The goal is not just to share lean knowledge with LEI community members, but also across the larger lean community and various communities of practice. And here’s where networks come in. Part of any editor’s (or change agent’s?) “capability development” is understanding not just what kind of stories get people’s attention and make learning possible, but also how information travels online and offline. The truth is, effective learning and sharing doesn’t just happen – like anything else, they need to be designed.
One way to design for effective learning and sharing in person is to run something called an Open Space, or as some folks know it, an “unconference.” Open Space is all about creating a structure for self-organization. You can learn more about Open Space here, but in short, it’s a tool to help people have the conversations that they want and need to have about their work. It helps build networks and also makes already existing networks more visible.
What is more helpful than encouraging dialogue in a community of people striving to fully embrace lean principles? Yet, running these sessions has taught me that promoting self-organization in the lean community can be a challenge: in many ways self-organization and lean thinking are totally aligned, but in many other ways they aren’t.
Lean welcomes ideas for improvement to come from anywhere. Self-organization depends on the same. Lean requires and rewards problem solving and personal initiative. So does self-organization. But lean is also all about giving organizations and individuals a clear, reliable, vertical and horizontal framework for solving problems. While self-organization requires structure (albeit a light one), it isn’t based on hierarchy and it isn’t prescribed. It’s not predictable and it isn’t contained to organizations.
For example, in an Open Space session, leadership looks like participants volunteering to host a conversation or someone volunteering to take good notes and letting what comes up in the conversation inform that group’s next actions. It could or could not emerge from the ground up. Facilitators can’t force it and neither can hosts. Open Space is time boxed and has a certain amount of “standard work,” but it’s up to participants to make it a success. It deals with abstract ideas, not targets, and breakout conversations rely on principles like “When it’s starts, it starts,” and “When it’s over, it’s over,” and “Whatever happens is the only thing that could have.” Which is why some small group conversations gain traction and create vital connections (and actions!) long after they’re over and others don’t. It’s also why some people find Open Space surprisingly useful and energizing and others feel like they are being set up to fail. Lean and self-organization of communities both depend on people, but in different ways.

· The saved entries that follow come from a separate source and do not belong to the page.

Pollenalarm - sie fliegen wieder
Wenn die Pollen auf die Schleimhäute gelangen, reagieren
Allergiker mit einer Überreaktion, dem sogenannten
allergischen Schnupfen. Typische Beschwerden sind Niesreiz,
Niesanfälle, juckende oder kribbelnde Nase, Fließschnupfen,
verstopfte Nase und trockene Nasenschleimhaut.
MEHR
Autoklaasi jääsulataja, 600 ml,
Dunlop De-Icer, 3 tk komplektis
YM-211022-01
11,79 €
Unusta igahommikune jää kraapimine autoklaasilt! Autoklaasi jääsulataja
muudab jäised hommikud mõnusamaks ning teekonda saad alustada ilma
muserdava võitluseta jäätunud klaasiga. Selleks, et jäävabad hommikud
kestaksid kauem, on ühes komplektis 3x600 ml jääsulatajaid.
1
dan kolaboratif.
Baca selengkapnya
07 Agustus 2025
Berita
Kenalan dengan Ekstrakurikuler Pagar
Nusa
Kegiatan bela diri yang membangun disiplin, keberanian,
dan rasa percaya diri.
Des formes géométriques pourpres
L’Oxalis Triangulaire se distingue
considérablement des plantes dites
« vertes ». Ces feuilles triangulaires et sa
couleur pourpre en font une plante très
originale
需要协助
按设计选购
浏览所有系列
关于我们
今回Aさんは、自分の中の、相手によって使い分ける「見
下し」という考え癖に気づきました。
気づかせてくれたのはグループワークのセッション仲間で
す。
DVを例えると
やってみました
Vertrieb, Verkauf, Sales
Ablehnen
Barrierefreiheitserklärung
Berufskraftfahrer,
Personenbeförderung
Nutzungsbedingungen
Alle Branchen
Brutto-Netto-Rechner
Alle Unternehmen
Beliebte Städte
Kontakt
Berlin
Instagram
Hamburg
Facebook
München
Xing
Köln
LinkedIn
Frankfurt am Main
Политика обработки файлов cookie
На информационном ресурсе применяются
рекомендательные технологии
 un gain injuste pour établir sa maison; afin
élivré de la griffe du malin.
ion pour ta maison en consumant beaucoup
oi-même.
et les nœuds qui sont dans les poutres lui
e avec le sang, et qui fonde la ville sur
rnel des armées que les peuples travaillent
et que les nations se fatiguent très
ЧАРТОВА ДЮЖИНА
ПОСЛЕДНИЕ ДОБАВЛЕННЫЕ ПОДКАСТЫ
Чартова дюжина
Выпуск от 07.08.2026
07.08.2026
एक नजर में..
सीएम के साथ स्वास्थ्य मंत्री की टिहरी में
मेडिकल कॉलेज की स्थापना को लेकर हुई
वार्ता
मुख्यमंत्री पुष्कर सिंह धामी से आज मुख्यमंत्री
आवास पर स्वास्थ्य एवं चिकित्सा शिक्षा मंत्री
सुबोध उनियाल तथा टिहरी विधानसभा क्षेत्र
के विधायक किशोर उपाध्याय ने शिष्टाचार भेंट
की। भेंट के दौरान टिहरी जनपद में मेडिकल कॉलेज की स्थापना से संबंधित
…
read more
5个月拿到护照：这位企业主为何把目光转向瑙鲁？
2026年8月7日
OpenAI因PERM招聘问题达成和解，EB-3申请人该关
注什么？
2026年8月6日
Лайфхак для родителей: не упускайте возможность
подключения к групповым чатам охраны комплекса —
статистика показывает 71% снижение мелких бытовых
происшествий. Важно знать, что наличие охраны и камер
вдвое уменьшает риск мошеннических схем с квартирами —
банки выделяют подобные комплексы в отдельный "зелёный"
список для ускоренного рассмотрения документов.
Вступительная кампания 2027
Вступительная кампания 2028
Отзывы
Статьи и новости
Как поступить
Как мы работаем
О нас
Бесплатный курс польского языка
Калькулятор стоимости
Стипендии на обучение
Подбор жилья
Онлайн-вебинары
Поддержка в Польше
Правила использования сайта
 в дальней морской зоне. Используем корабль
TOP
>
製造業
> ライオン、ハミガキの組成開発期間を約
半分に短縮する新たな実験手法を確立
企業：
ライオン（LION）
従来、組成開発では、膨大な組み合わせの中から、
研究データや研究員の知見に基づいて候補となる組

Looking at Ito’s principles again and thinking about the lean organization, safety and compliance are absolutely relevant. Even when leaders act like coaches, authority is important. Value stream maps are crucial for understanding the work to be done.
But it’s all different in a lean network. In a network, it’s about emergence. In the lean healthcare community of practice in the U.S., this might look like one executive at a health center in Indiana picking up the phone and calling another executive at a hospital in Colorado and saying, “Can I learn more about what you’ve all been doing?” and two years later, something fantastic coming out of that interaction. In the LPPD community of practice, it’s about a member of the design thinking community who is more familiar with lean startup principles chatting with someone from the agile community who is very familiar with Lean Thinking and saying “Let’s collaborate.” Many of us do things like this already, but we don’t always track these interactions as “work” or understand this kind of activity as part of our jobs.
As the lean community grows and changes, whose role is it to guide how lean knowledge spreads? What does it take to spread lean knowledge far and well? Does effective learning and sharing change according to industry? These are worthwhile questions for editors and “practitioner-writers” as I’ve come to call them, but they may just be important questions for everybody.